[EXERCISE INPUT Boundary: Start]

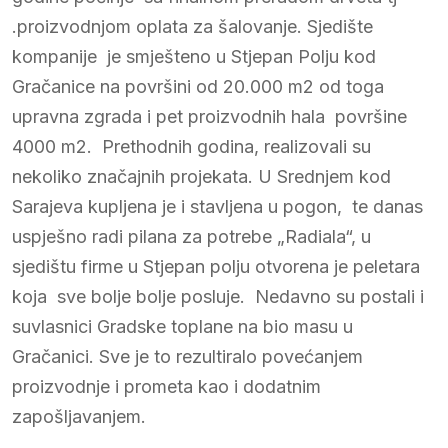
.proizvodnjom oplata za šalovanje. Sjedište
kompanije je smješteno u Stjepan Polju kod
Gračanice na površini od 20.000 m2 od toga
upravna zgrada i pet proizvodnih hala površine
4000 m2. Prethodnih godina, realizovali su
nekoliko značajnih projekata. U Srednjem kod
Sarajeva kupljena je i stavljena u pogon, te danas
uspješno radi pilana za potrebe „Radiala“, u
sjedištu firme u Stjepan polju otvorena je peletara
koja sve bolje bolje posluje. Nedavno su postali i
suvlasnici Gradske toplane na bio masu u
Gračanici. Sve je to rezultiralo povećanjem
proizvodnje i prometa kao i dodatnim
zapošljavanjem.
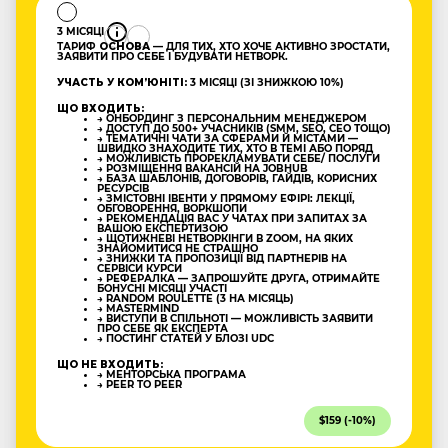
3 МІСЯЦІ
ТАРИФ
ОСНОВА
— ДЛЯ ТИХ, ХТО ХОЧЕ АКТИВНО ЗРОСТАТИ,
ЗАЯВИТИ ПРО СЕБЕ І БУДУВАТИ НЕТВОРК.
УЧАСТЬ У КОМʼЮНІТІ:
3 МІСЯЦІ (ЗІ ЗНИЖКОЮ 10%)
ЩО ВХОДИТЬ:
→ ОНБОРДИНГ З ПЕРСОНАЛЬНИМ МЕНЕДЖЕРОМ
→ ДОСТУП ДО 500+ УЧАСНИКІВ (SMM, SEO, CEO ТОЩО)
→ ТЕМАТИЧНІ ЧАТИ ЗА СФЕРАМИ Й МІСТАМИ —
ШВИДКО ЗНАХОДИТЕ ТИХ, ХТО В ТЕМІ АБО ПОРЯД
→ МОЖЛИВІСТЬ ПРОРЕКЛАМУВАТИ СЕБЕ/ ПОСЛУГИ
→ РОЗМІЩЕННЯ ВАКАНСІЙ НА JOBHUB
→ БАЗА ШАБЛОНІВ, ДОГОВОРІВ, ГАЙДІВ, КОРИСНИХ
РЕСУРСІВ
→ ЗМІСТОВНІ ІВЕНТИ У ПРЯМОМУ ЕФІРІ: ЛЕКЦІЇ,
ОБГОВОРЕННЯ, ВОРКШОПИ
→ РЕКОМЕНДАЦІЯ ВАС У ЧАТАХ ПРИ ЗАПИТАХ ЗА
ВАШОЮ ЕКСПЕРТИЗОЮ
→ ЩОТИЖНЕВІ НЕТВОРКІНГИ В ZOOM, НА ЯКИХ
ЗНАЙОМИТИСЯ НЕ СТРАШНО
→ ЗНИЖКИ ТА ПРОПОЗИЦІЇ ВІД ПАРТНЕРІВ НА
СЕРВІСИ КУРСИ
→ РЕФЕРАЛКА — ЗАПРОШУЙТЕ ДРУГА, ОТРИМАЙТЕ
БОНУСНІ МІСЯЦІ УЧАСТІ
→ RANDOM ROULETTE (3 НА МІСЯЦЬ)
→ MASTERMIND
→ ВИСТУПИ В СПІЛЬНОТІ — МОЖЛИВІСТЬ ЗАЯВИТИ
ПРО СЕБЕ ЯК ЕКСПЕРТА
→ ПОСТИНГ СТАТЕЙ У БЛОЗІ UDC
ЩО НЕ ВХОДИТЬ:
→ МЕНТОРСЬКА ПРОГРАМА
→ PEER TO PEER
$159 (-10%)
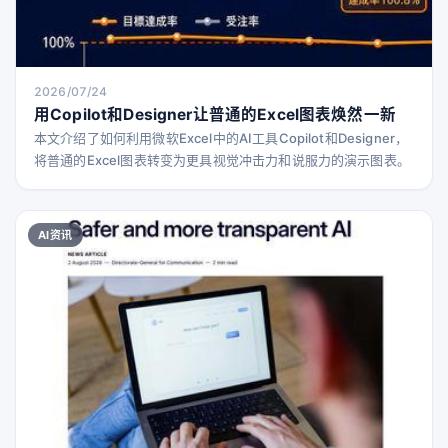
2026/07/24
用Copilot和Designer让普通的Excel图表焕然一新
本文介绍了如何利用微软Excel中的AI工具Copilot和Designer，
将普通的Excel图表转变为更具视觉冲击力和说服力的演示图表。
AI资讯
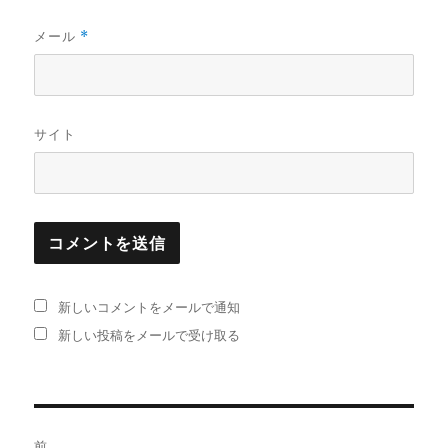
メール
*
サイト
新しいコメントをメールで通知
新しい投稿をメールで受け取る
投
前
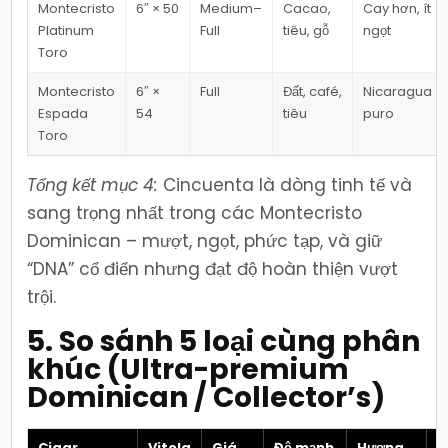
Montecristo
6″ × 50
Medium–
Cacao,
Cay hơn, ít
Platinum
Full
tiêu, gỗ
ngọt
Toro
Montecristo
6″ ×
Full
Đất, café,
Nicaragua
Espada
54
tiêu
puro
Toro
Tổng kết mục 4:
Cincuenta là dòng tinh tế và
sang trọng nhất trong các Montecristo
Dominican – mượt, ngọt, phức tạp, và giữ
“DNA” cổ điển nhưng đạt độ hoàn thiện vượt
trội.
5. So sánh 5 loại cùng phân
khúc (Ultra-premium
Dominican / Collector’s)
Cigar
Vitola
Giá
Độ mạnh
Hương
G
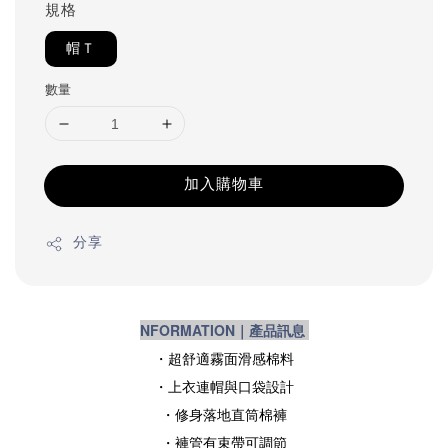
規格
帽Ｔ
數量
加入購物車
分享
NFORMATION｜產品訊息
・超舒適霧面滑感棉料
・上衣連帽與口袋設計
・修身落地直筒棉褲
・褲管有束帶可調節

[EXERCISE INPUT Boundary: End]

Write out every line of transcribed text in the data above, word for word and in the same order. Leave the pictures out of your answer.

**SOLUTION FOR THIS EXERCISE**
.proizvodnjom oplata za šalovanje. Sjedište
kompanije je smješteno u Stjepan Polju kod
Gračanice na površini od 20.000 m2 od toga
upravna zgrada i pet proizvodnih hala površine
4000 m2. Prethodnih godina, realizovali su
nekoliko značajnih projekata. U Srednjem kod
Sarajeva kupljena je i stavljena u pogon, te danas
uspješno radi pilana za potrebe „Radiala“, u
sjedištu firme u Stjepan polju otvorena je peletara
koja sve bolje bolje posluje. Nedavno su postali i
suvlasnici Gradske toplane na bio masu u
Gračanici. Sve je to rezultiralo povećanjem
proizvodnje i prometa kao i dodatnim
zapošljavanjem.
3 МІСЯЦІ
ТАРИФ
ОСНОВА
— ДЛЯ ТИХ, ХТО ХОЧЕ АКТИВНО ЗРОСТАТИ,
ЗАЯВИТИ ПРО СЕБЕ І БУДУВАТИ НЕТВОРК.
УЧАСТЬ У КОМʼЮНІТІ:
3 МІСЯЦІ (ЗІ ЗНИЖКОЮ 10%)
ЩО ВХОДИТЬ:
→ ОНБОРДИНГ З ПЕРСОНАЛЬНИМ МЕНЕДЖЕРОМ
→ ДОСТУП ДО 500+ УЧАСНИКІВ (SMM, SEO, CEO ТОЩО)
→ ТЕМАТИЧНІ ЧАТИ ЗА СФЕРАМИ Й МІСТАМИ —
ШВИДКО ЗНАХОДИТЕ ТИХ, ХТО В ТЕМІ АБО ПОРЯД
→ МОЖЛИВІСТЬ ПРОРЕКЛАМУВАТИ СЕБЕ/ ПОСЛУГИ
→ РОЗМІЩЕННЯ ВАКАНСІЙ НА JOBHUB
→ БАЗА ШАБЛОНІВ, ДОГОВОРІВ, ГАЙДІВ, КОРИСНИХ
РЕСУРСІВ
→ ЗМІСТОВНІ ІВЕНТИ У ПРЯМОМУ ЕФІРІ: ЛЕКЦІЇ,
ОБГОВОРЕННЯ, ВОРКШОПИ
→ РЕКОМЕНДАЦІЯ ВАС У ЧАТАХ ПРИ ЗАПИТАХ ЗА
ВАШОЮ ЕКСПЕРТИЗОЮ
→ ЩОТИЖНЕВІ НЕТВОРКІНГИ В ZOOM, НА ЯКИХ
ЗНАЙОМИТИСЯ НЕ СТРАШНО
→ ЗНИЖКИ ТА ПРОПОЗИЦІЇ ВІД ПАРТНЕРІВ НА
СЕРВІСИ КУРСИ
→ РЕФЕРАЛКА — ЗАПРОШУЙТЕ ДРУГА, ОТРИМАЙТЕ
БОНУСНІ МІСЯЦІ УЧАСТІ
→ RANDOM ROULETTE (3 НА МІСЯЦЬ)
→ MASTERMIND
→ ВИСТУПИ В СПІЛЬНОТІ — МОЖЛИВІСТЬ ЗАЯВИТИ
ПРО СЕБЕ ЯК ЕКСПЕРТА
→ ПОСТИНГ СТАТЕЙ У БЛОЗІ UDC
ЩО НЕ ВХОДИТЬ:
→ МЕНТОРСЬКА ПРОГРАМА
→ PEER TO PEER
$159 (-10%)
2026/07/24
用Copilot和Designer让普通的Excel图表焕然一新
本文介绍了如何利用微软Excel中的AI工具Copilot和Designer，
将普通的Excel图表转变为更具视觉冲击力和说服力的演示图表。
AI资讯
メール
*
サイト
新しいコメントをメールで通知
新しい投稿をメールで受け取る
投
前
Montecristo
6″ × 50
Medium–
Cacao,
Cay hơn, ít
Platinum
Full
tiêu, gỗ
ngọt
Toro
Montecristo
6″ ×
Full
Đất, café,
Nicaragua
Espada
54
tiêu
puro
Toro
Tổng kết mục 4:
Cincuenta là dòng tinh tế và
sang trọng nhất trong các Montecristo
Dominican – mượt, ngọt, phức tạp, và giữ
“DNA” cổ điển nhưng đạt độ hoàn thiện vượt
trội.
5. So sánh 5 loại cùng phân
khúc (Ultra-premium
Dominican / Collector’s)
Cigar
Vitola
Giá
Độ mạnh
Hương
G
規格
帽Ｔ
數量
加入購物車
分享
NFORMATION｜產品訊息
・超舒適霧面滑感棉料
・上衣連帽與口袋設計
・修身落地直筒棉褲
・褲管有束帶可調節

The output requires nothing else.